Spice levels vary at each restaurant, but the hallmark of a well-made African chicken is a slightly buttery and nutty flavour.

Bandeira says the dish owes its popularity to the fact it is a 'simple yet complex' food experience.

Restaurante Litoral
261-A Rua do Almirante Sergio
Tel: + 853 2896 7878
Monday to Thursday noon-3pm, 5.30-10.30pm
Friday to Sunday noon-11pm

Educational Restaurant (IFT)
Colina de Mong-Ha
Tel: +853 8598 3077
Monday to Friday 12.30-3pm, 7-10.30pm
Closed weekends

Henri's Galley
4G-H Avenida Da Republica
Tel: +853 2855 6251
Thursday to Tuesday 11am-10pm

The original recipe from Henri's Galley

Key to a good African chicken are the freshness and plumpness of the bird and the richness of the sauce.

Ingredients

100ml corn oil

1 chicken, quartered

70 grams garlic, chopped

70 grams shallots, chopped

70 grams sweet paprika

100 grams red bell peppers, chopped

130 grams grated fresh coconut

70 grams peanut butter

400ml chicken stock

1 bay leaf

Black olives, coriander and sliced large red chilli

- Heat the oil over a medium-high flame in a large pot.

- Place the chicken skin side down and let it brown.

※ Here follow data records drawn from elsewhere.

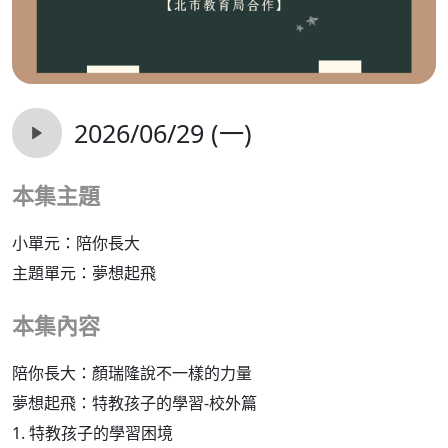
2026/06/29 (一)
本集主題
小單元：陪你長大
主題單元：夢想起飛
本集內容
陪你長大：顏瑞隆說不一樣的力量
夢想起飛：特教孩子的學習-校外篇
1. 特教孩子的學習困境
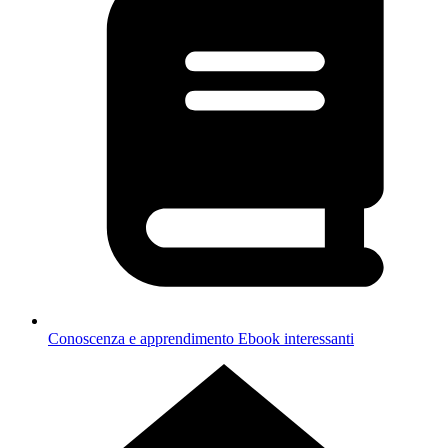
Conoscenza e apprendimento
Ebook interessanti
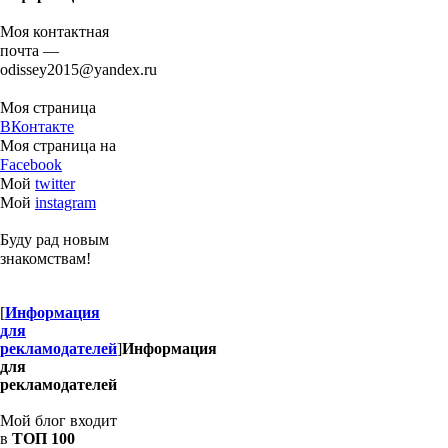
Моя контактная
почта —
odissey2015@yandex.ru
Моя страница
ВКонтакте
Моя страница на
Facebook
Мой
twitter
Мой
instagram
Буду рад новым
знакомствам!
[
Информация
для
рекламодателей
]
Информация
для
рекламодателей
Мой блог входит
в
ТОП 100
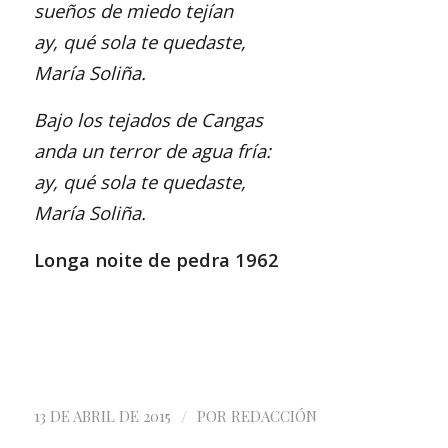
sueños de miedo tejían
ay, qué sola te quedaste,
María Soliña.
Bajo los tejados de Cangas
anda un terror de agua fría:
ay, qué sola te quedaste,
María Soliña.
Longa noite de pedra 1962
/
13 DE ABRIL DE 2015
POR
REDACCIÓN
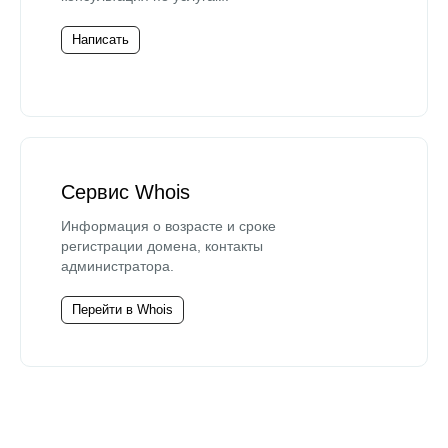
Написать
Сервис Whois
Информация о возрасте и сроке
регистрации домена, контакты
администратора.
Перейти в Whois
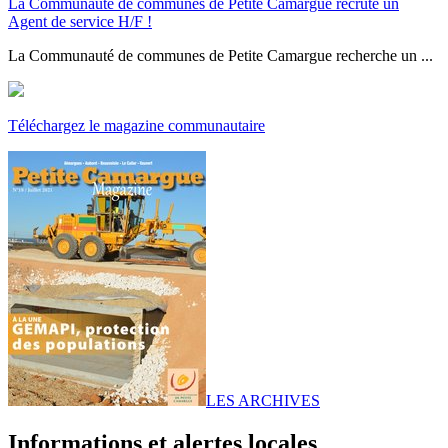
La Communauté de communes de Petite Camargue recrute un
Agent de service H/F !
La Communauté de communes de Petite Camargue recherche un ...
Téléchargez le magazine communautaire
LES ARCHIVES
Informations et alertes locales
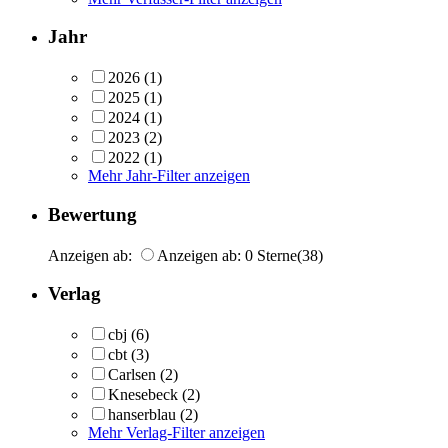
Jahr
2026
(1)
2025
(1)
2024
(1)
2023
(2)
2022
(1)
Mehr Jahr-Filter anzeigen
Bewertung
Anzeigen ab:
Anzeigen ab: 0 Sterne
(38)
Verlag
cbj
(6)
cbt
(3)
Carlsen
(2)
Knesebeck
(2)
hanserblau
(2)
Mehr Verlag-Filter anzeigen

Turn the chicken to seal.

- Take the chicken out, add the garlic, shallots, paprika and bell peppers. Saute and add a little of the stock.

- Add the rest of the ingredients and put the chicken back in the pot.

- Let it cook for five minutes and reduce to a low flame and cook for 10 minutes, or until the chicken is done

- Remove from heat, garnish with olives, coriander and sliced chilli, and serve.